Symptoms
Process rights granted via Domain Users group does not work and following error is being logged:
24408 K2:DOMAINUser from XYZ.XYZ.XYZ.XYZ:NNNXXX does not have rights to Start Process ProcessProcess
Diagnoses
These permissions will work for specific user only if his containers resolved and updated in Identity.Identity cache. The speed with which this will happen depends on your identity cache configuration settings as well as AD DS connectivity which is necessary to obtain this information.
To confirm whether this is an issue with data in K2 identity cache it is sufficient to force identity refresh for one affected user - this will resolve containers for specific user (and it is what you should do instead of fully resolving some huge group like Domain Users).
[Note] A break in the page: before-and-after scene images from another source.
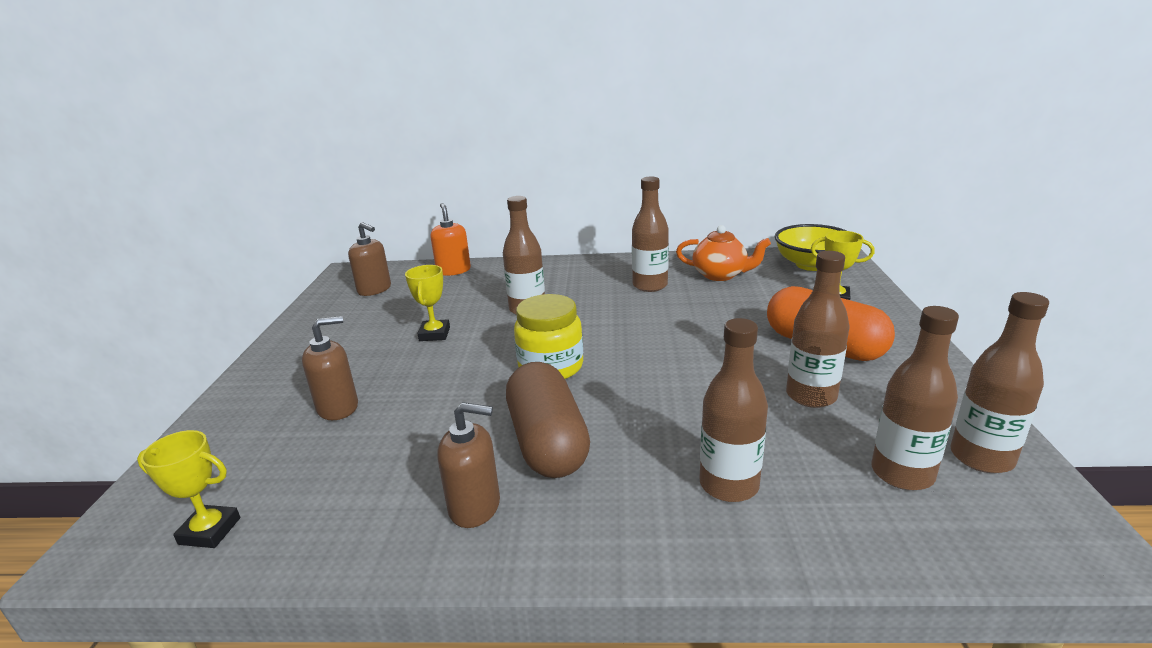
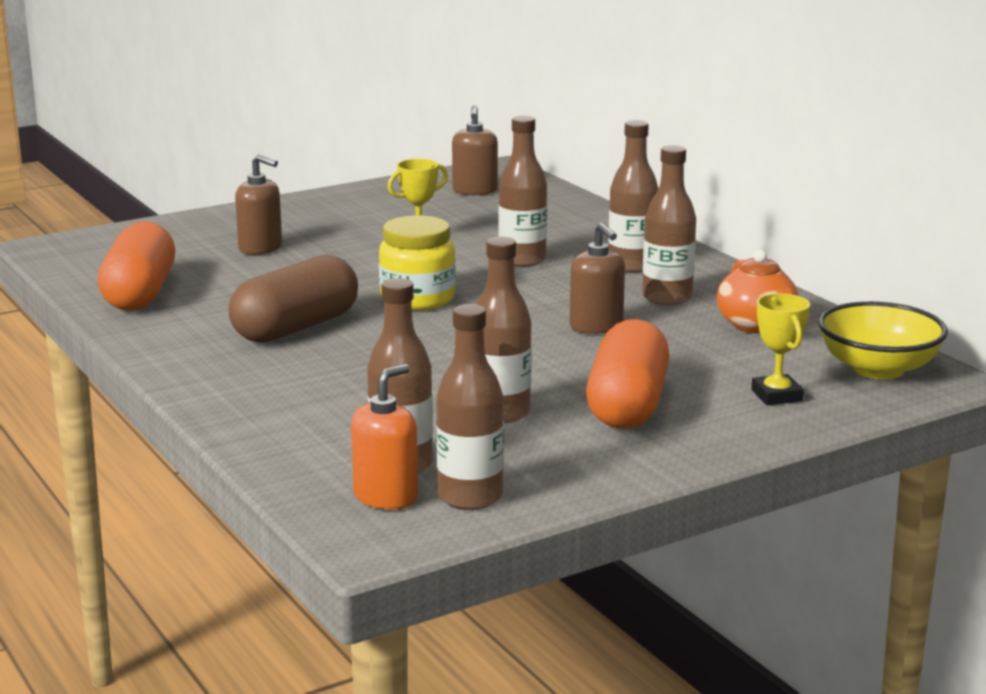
camera: 55 degrees right, 5 degrees down
yellow trophy [137,430,240,548] -> none
orange soap dispenser [431,203,471,276] -> orange soap dispenser moved to [351,364,418,509]
brown soap dispenser [437,402,500,528] -> brown soap dispenser moved to [570,223,625,334]
brown bottle [700,318,768,502] -> brown bottle moved to [608,120,658,273]
none -> orange capsule [98,221,175,311]

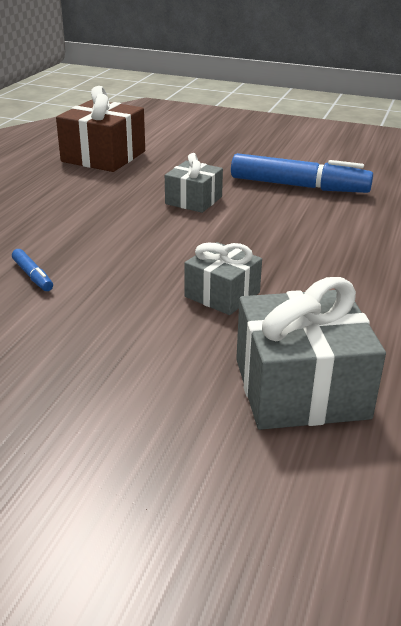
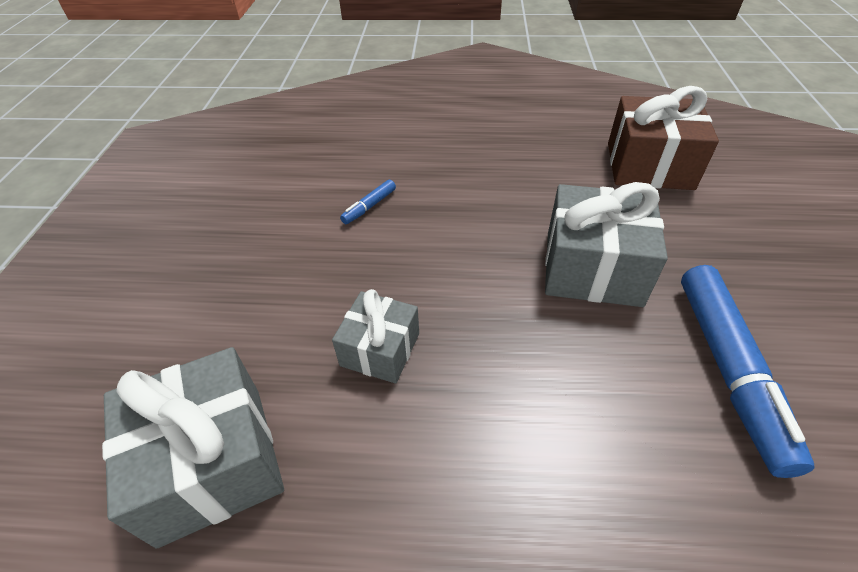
camera: 75 degrees right, 15 degrees up
grey gift [165,153,223,213] -> grey gift [545,182,668,307], size x1.66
When user logon to K2, K2 checks his containers and is able to identify whether he is a member of Domain Users group or not - there is no need to have Domain Users group fully resolved, we only need to have containers resolved for this specific user.
If forced identity refresh for specific user does not resolve this issue you have to examine ADUM logs to identify any AD DS related errors preventing getting information about user from AD DS.
In general for the scenario where all users have to have some rights on process it is preferable to use special "Everyone" group in K2. This is a special K2 group (not identical to Windows "Everyone" security principal) developed to indicate that all users should be able to do the configured rights against the process without the overhead of going to the provider or making use of cached data. This group is surfaced when configuring process rights in Workspace. When K2 "Everyone" group is used we do not retrieve details from the provider and it basically works in a similar way as "Authenticated Users" Windows security principal, just in a K2 context.
Resolution
It is strongly recommended to stick with "Everyone" K2 group instead of Domain Users for scenario when all users supposed to have configured rights - it is simply more efficient and does not involve any extra overhead associated with use of large groups where membership have to be resolved and cached.
For non working rights via Domain Users problem procedure is to use Force Identity Refresh utility to resolve containers for specific user - it should fix any errors if connectivity to AD DS is in place an user data can be refreshed. If this not fixing problem for user in question then ADUM logs have to be examined to check specific user resolution errors.
In case you want to stick to Domain Users group as opposed to Everyone for this scenario you may want to increase default cache expiration settings/identity cache referesh interval.